The air is filled with the scent of freshly baked cakes and the sound of klezmer music.

Jewish, Community, Immigration

15 December 2011

The air is filled with the scent of freshly baked cakes and the sound of klezmer music. Crowds of pedestrians eagerly taste delicious looking treats on offer, from sholet, a slow-cooked stew of goose and beans to flodni, a calorie bomb layered cake of poppy seeds, apple and walnuts.

I am standing in Kazinczy utca, the heart of Budapest’s old Jewish quarter in District VII and the site of Judafest, the city’s Jewish food festival. The culinary celebration is the latest in a growing number of Jewish cultural events in the Hungarian capital. It’s open to all and the organisers hope that locals, of any faith, will come and taste the specialities.
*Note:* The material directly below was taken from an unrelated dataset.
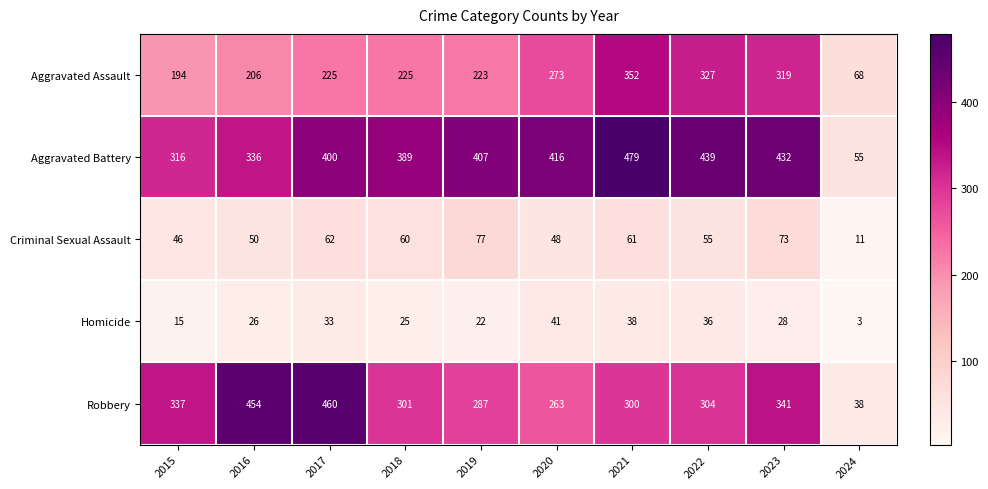

What is the average value of the Aggravated Battery series?

367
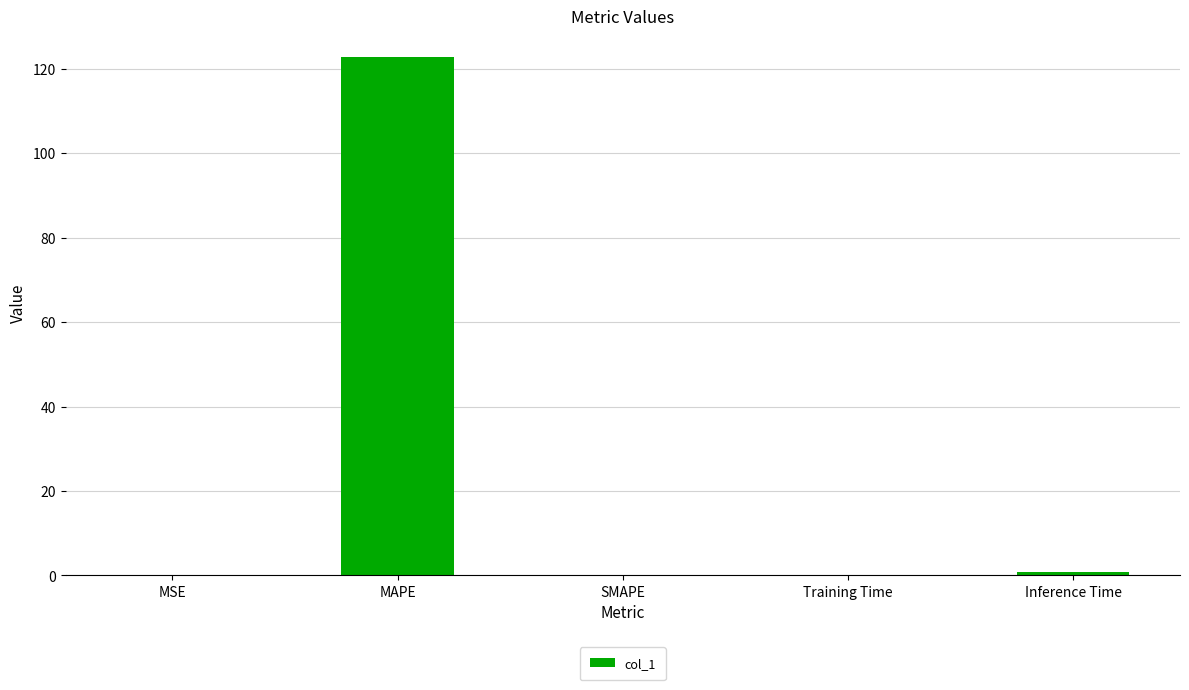

What is the sum of all values?

123.9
Budapest is home to around 100,000 Jews, whose numbers were almost wiped out during the Holocaust and withered under Communism. But now a new generation of community activists are confidently putting Jewish Budapest back on the map. District VII is now the hippest part of town. The atmospheric, dilapidated old apartment buildings, narrow streets and secret courtyards are an essential stop on the tourist itinerary.
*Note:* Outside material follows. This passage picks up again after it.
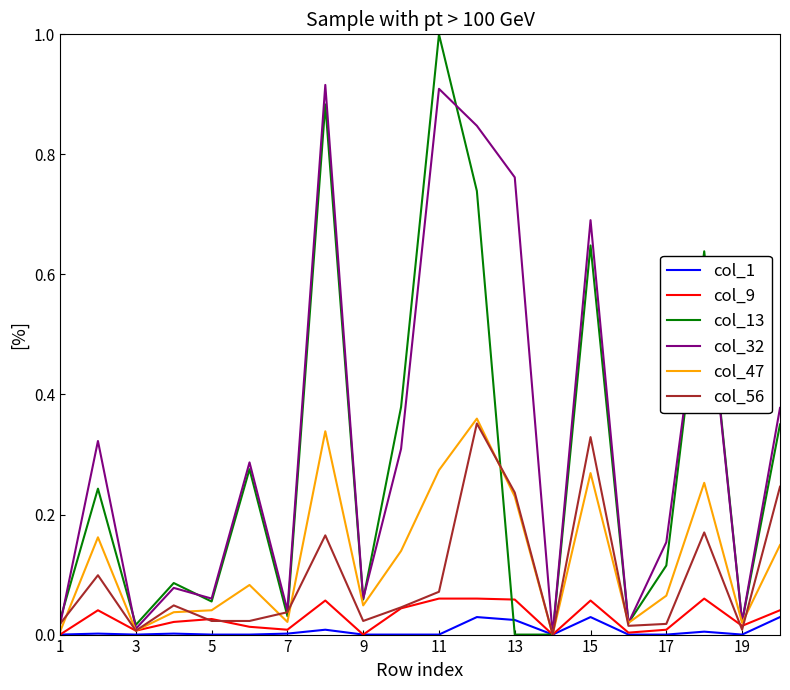

What is the sum of all col_56 values?

1.9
The area around Kazinczy Street is home to the city’s rom-kerts, or ruin pubs. The rom-kerts are a unique Budapest phenomenon: a whole apartment block is turned into a nightlife complex of bars, dance floors and performance stages. They are a magnet for the city’s clubbers and visitors from abroad. Somehow the run-down buildings, the bohemian atmosphere and period décor – which can include anything from a Trabant (Communist East Germany’s most ridiculed car) sawn in half to old soda syphons and school desks – makes a magical and laid back atmosphere.

The old Jewish quarter is increasingly out and proud about its heritage. This month sees the start of the Quarter Six Quarter Seven Hannukah festival to mark the Jewish festival of lights. The district’s clubs, bars and bookshops have come together to the host eight days worth of events from 20-28 December. From the public lighting of the Menorah, the seven-branched candelabra, to film, theatre and cultural performances. 
In a city that has seen so much loss, events such as Judafest and the Hannukah festival are a powerful, moving affirmation of Jewish life.